You are viewing a plain text version of this content. The canonical link for it is here.
Posted to dev@arrow.apache.org by Ying Zhou <yz...@gmail.com> on 2021/02/07 20:29:45 UTC

[C++] RandomArrayGenerator::List bugs

Hi,

Recently I found a weird bug in RandomArrayGenerator.

RandomArrayGenerator::List consistently produces ListArrays with their length 1 below what they should be according to their documentation. Moreover the bitmaps we have are weird.

Here is some simple test:

TEST(TestAdapterWriteNested, ListTest) {
  int64_t num_rows = 2;
  static constexpr random::SeedType kRandomSeed2 = 0x0ff1ce;
  arrow::random::RandomArrayGenerator rand(kRandomSeed2);
  std::shared_ptr<Array> value_array = rand.ArrayOf(int32(), 2 * num_rows, 0.2);
  std::shared_ptr<Array> array = rand.List(*value_array, num_rows, 1);
  RecordProperty("bitmap",*(array->null_bitmap_data()));
  RecordProperty("length",array->length());
  RecordProperty("array",array->ToString());
}

Here are the results:

<testcase name="ListTest" status="run" result="completed" time="0" timestamp="2021-02-07T15:23:16" classname="TestAdapterWriteNested">
<properties>
<property name="bitmap" value="3"/>
<property name="length" value="1"/>
<property name="array" value="[&#x0A;  [&#x0A;    null,&#x0A;    1074834796,&#x0A;    551076274,&#x0A;    1184187771&#x0A;  ]&#x0A;]"/>
</properties>
    </testcase>

Here is what RandomArrayGenerator::List should do:

  /// \brief Generate a random ListArray
  ///
  /// \param[in] values The underlying values array
  /// \param[in] size The size of the generated list array
  /// \param[in] null_probability the probability of a list value being null
  /// \param[in] force_empty_nulls if true, null list entries must have 0 length
  ///
  /// \return a generated Array
  std::shared_ptr<Array> List(const Array& values, int64_t size, double null_probability,
                              bool force_empty_nulls = false);

Note that the generator failed in at least two aspects:
1. The length of the generated array is too low.
2. Even when null_probability is set to 1 there are still 1s in the bitmap. 
3. The size of the bitmap is larger than the size of the Array.

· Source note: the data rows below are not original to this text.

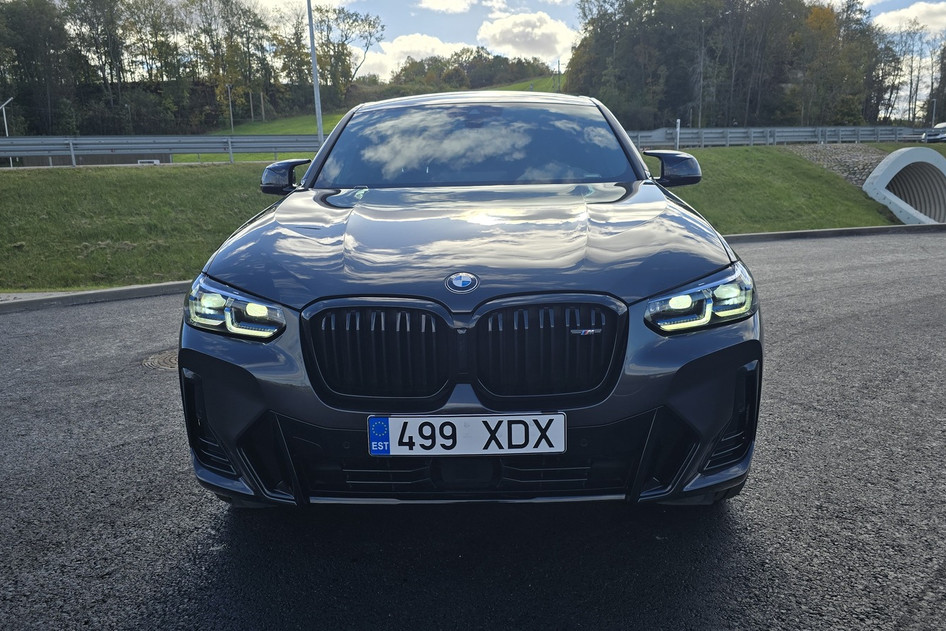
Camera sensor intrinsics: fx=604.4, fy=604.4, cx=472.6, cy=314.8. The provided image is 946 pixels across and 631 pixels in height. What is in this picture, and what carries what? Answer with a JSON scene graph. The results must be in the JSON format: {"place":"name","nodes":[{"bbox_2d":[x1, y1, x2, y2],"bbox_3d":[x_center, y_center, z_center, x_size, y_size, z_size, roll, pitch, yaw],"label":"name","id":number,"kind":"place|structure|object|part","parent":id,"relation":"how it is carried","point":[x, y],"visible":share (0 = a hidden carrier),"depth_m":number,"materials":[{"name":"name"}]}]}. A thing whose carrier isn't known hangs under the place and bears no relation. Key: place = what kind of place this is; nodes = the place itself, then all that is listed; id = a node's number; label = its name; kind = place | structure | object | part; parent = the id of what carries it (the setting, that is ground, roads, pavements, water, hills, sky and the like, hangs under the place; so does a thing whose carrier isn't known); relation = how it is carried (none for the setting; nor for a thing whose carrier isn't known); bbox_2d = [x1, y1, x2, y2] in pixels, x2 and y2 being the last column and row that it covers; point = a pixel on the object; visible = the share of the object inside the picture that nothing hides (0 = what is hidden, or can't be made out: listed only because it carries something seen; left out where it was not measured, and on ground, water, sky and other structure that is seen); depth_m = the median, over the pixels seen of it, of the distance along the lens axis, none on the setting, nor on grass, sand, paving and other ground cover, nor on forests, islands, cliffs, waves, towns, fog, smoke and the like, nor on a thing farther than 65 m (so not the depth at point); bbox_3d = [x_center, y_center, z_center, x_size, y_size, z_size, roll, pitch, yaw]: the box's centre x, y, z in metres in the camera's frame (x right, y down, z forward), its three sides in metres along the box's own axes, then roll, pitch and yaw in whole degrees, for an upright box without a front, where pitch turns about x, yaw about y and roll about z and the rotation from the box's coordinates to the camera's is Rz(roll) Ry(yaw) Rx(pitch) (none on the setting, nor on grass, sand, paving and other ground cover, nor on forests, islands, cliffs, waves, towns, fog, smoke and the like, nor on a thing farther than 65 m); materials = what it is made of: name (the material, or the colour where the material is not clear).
{"place":"outdoors","nodes":[
{"label":"outdoors","id":0,"kind":"place"},
{"bbox_2d":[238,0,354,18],"label":"cloud","id":1,"kind":"structure","parent":0,"point":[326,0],"materials":[{"name":"white"}]},
{"bbox_2d":[193,77,563,163],"label":"grassy hill","id":2,"kind":"structure","parent":0,"point":[541,81],"materials":[{"name":"green plant"}]},
{"bbox_2d":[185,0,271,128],"label":"tree","id":3,"kind":"object","parent":2,"relation":"on","point":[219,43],"visible":0.9,"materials":[{"name":"green plant"}]},
{"bbox_2d":[226,84,234,130],"bbox_3d":[-21.589,-18.061,54.052,0.651,5.012,0.536,-1,13,1],"label":"lamp post","id":4,"kind":"object","parent":2,"relation":"on","point":[230,109],"visible":0.88,"depth_m":53.92,"materials":[{"name":"grey metal"}]},
{"bbox_2d":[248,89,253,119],"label":"pole","id":5,"kind":"object","parent":2,"relation":"on","point":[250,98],"visible":0.89,"depth_m":63.75,"materials":[{"name":"brown"}]},
{"bbox_2d":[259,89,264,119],"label":"pole","id":6,"kind":"object","parent":2,"relation":"on","point":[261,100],"visible":0.91,"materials":[{"name":"brown wood"}]},
{"bbox_2d":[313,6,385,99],"label":"tree","id":7,"kind":"object","parent":2,"relation":"on","point":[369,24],"visible":0.83,"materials":[{"name":"green plant"}]},
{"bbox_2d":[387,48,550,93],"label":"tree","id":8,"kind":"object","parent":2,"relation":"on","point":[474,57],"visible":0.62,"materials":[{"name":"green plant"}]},
{"bbox_2d":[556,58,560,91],"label":"pole","id":9,"kind":"object","parent":2,"relation":"on","point":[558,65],"visible":0.65,"depth_m":58.57,"materials":[{"name":"metal"}]},
{"bbox_2d":[355,33,469,78],"label":"cloud","id":10,"kind":"structure","parent":0,"point":[397,50],"materials":[{"name":"white"}]},
{"bbox_2d":[418,0,478,13],"label":"cloud","id":11,"kind":"structure","parent":0,"point":[452,2],"materials":[{"name":"white"}]},
{"bbox_2d":[0,147,912,293],"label":"grass bank","id":12,"kind":"structure","parent":0,"point":[8,177],"materials":[{"name":"green plant"}]},
{"bbox_2d":[0,134,321,165],"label":"guardrail","id":13,"kind":"object","parent":12,"relation":"on","point":[6,140],"visible":0.81,"depth_m":20.11,"materials":[{"name":"grey metal"}]},
{"bbox_2d":[307,0,324,144],"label":"lamp pole","id":14,"kind":"object","parent":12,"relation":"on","point":[317,89],"visible":0.86,"depth_m":19.74,"materials":[{"name":"metal"}]},
{"bbox_2d":[675,119,680,148],"bbox_3d":[8.750,-7.522,25.896,0.169,1.621,0.172,-1,13,1],"label":"post","id":15,"kind":"object","parent":12,"relation":"on","point":[678,126],"visible":0.76,"depth_m":25.79,"materials":[{"name":"white metal"}]},
{"bbox_2d":[631,125,940,147],"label":"guardrail","id":16,"kind":"object","parent":12,"relation":"on","point":[798,138],"visible":0.7,"depth_m":28.95,"materials":[{"name":"grey metal"}]},
{"bbox_2d":[785,144,887,186],"bbox_3d":[13.044,-4.887,20.337,5.950,1.671,7.567,-1,13,1],"label":"gravel bed","id":17,"kind":"object","parent":12,"relation":"on","point":[843,159],"visible":0.32,"depth_m":20.58,"materials":[{"name":"grey stone"}]},
{"bbox_2d":[862,147,945,225],"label":"culvert pipe","id":18,"kind":"object","parent":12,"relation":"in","point":[893,206],"visible":0.82,"depth_m":18.18,"materials":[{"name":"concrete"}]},
{"bbox_2d":[0,227,945,630],"label":"asphalt road","id":19,"kind":"structure","parent":0,"point":[732,519],"materials":[{"name":"grey asphalt"}]},
{"bbox_2d":[0,280,192,312],"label":"curb","id":20,"kind":"structure","parent":19,"relation":"on","point":[100,291],"depth_m":6.86,"materials":[{"name":"grey concrete"}]},
{"bbox_2d":[141,348,178,370],"bbox_3d":[-2.184,0.321,4.525,0.692,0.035,0.695,-1,13,1],"label":"manhole cover","id":21,"kind":"object","parent":19,"relation":"in","point":[167,361],"visible":0.33,"depth_m":4.43,"materials":[{"name":"brown metal"}]},
{"bbox_2d":[176,92,760,511],"bbox_3d":[0.052,-0.460,3.781,2.092,1.700,4.562,-1,13,1],"label":"car","id":22,"kind":"object","parent":19,"relation":"on","point":[728,414],"visible":0.97,"depth_m":2.24,"materials":[{"name":"metal"}]},
{"label":"headlight","id":23,"kind":"part","parent":22,"relation":"part of","materials":[{"name":"clear plastic"}]},
{"label":"kidney grille","id":24,"kind":"part","parent":22,"relation":"part of","materials":[{"name":"black plastic"}]},
{"label":"grille","id":25,"kind":"part","parent":22,"relation":"part of","materials":[{"name":"black plastic"}]},
{"bbox_2d":[367,412,565,455],"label":"license plate","id":26,"kind":"object","parent":22,"relation":"attached to","point":[476,420],"visible":0.97,"depth_m":1.95,"materials":[{"name":"white metal"}]},
{"label":"hood","id":27,"kind":"part","parent":22,"relation":"part of","materials":[{"name":"grey metal"}]},
{"label":"headlight","id":28,"kind":"part","parent":22,"relation":"part of","materials":[{"name":"clear plastic"}]},
{"bbox_2d":[719,222,945,242],"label":"curb","id":29,"kind":"structure","parent":19,"relation":"on","point":[822,230],"depth_m":11.58,"materials":[{"name":"grey concrete"}]},
{"bbox_2d":[477,11,575,64],"label":"cloud","id":30,"kind":"structure","parent":0,"point":[498,24],"materials":[{"name":"white"}]},
{"bbox_2d":[232,0,945,117],"label":"sky","id":31,"kind":"structure","parent":0,"point":[558,0],"materials":[{"name":"blue"}]},
{"bbox_2d":[875,1,945,34],"label":"cloud","id":32,"kind":"structure","parent":0,"point":[913,11],"materials":[{"name":"white"}]},
{"label":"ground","id":33,"kind":"structure","parent":0},
{"bbox_2d":[0,97,11,136],"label":"lamp post","id":34,"kind":"object","parent":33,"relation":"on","point":[6,127],"visible":0.77,"depth_m":32.59,"materials":[{"name":"metal"}]},
{"bbox_2d":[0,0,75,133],"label":"tree","id":35,"kind":"object","parent":33,"relation":"on","point":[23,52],"visible":0.95,"depth_m":50.16,"materials":[{"name":"green plant"}]},
{"bbox_2d":[0,0,369,133],"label":"tree row","id":36,"kind":"object","parent":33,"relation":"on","point":[223,80],"visible":0.92,"depth_m":57.15,"materials":[{"name":"green plant"}]},
{"bbox_2d":[568,0,892,130],"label":"tree cluster","id":37,"kind":"object","parent":33,"relation":"on","point":[600,32],"visible":0.86,"depth_m":60.62,"materials":[{"name":"green plant"}]},
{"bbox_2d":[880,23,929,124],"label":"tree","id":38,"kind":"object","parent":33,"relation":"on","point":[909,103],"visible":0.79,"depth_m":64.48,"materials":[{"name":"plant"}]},
{"bbox_2d":[921,122,945,142],"label":"parked car","id":39,"kind":"object","parent":33,"relation":"on","point":[943,126],"visible":0.86,"depth_m":38.62,"materials":[{"name":"metal"}]},
{"bbox_2d":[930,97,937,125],"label":"pole","id":40,"kind":"object","parent":33,"relation":"on","point":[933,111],"visible":0.61,"depth_m":53.21,"materials":[{"name":"grey metal"}]},
{"bbox_2d":[928,41,945,123],"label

I’d like to know where we can find tests for arrow/testing/random. If they are absent I need to write them.

Thanks,
Ying


Re: [C++] RandomArrayGenerator::List bugs

Posted by Ying Zhou <yz...@gmail.com>.
A Jira ticket on this bug has been filed: https://issues.apache.org/jira/browse/ARROW-11548 <https://issues.apache.org/jira/browse/ARROW-11548> 

> On Feb 7, 2021, at 3:29 PM, Ying Zhou <yz...@gmail.com> wrote:
> 
> Hi,
> 
> Recently I found a weird bug in RandomArrayGenerator.
> 
> RandomArrayGenerator::List consistently produces ListArrays with their length 1 below what they should be according to their documentation. Moreover the bitmaps we have are weird.
> 
> Here is some simple test:
> 
> TEST(TestAdapterWriteNested, ListTest) {
>   int64_t num_rows = 2;
>   static constexpr random::SeedType kRandomSeed2 = 0x0ff1ce;
>   arrow::random::RandomArrayGenerator rand(kRandomSeed2);
>   std::shared_ptr<Array> value_array = rand.ArrayOf(int32(), 2 * num_rows, 0.2);
>   std::shared_ptr<Array> array = rand.List(*value_array, num_rows, 1);
>   RecordProperty("bitmap",*(array->null_bitmap_data()));
>   RecordProperty("length",array->length());
>   RecordProperty("array",array->ToString());
> }
> 
> Here are the results:
> 
> <testcase name="ListTest" status="run" result="completed" time="0" timestamp="2021-02-07T15:23:16" classname="TestAdapterWriteNested">
> <properties>
> <property name="bitmap" value="3"/>
> <property name="length" value="1"/>
> <property name="array" value="[&#x0A;  [&#x0A;    null,&#x0A;    1074834796,&#x0A;    551076274,&#x0A;    1184187771&#x0A;  ]&#x0A;]"/>
> </properties>
>     </testcase>
> 
> Here is what RandomArrayGenerator::List should do:
> 
>   /// \brief Generate a random ListArray
>   ///
>   /// \param[in] values The underlying values array
>   /// \param[in] size The size of the generated list array
>   /// \param[in] null_probability the probability of a list value being null
>   /// \param[in] force_empty_nulls if true, null list entries must have 0 length
>   ///
>   /// \return a generated Array
>   std::shared_ptr<Array> List(const Array& values, int64_t size, double null_probability,
>                               bool force_empty_nulls = false);
> 
> Note that the generator failed in at least two aspects:
> 1. The length of the generated array is too low.
> 2. Even when null_probability is set to 1 there are still 1s in the bitmap. 
> 3. The size of the bitmap is larger than the size of the Array.
> 
> I’d like to know where we can find tests for arrow/testing/random. If they are absent I need to write them.
> 
> Thanks,
> Ying
>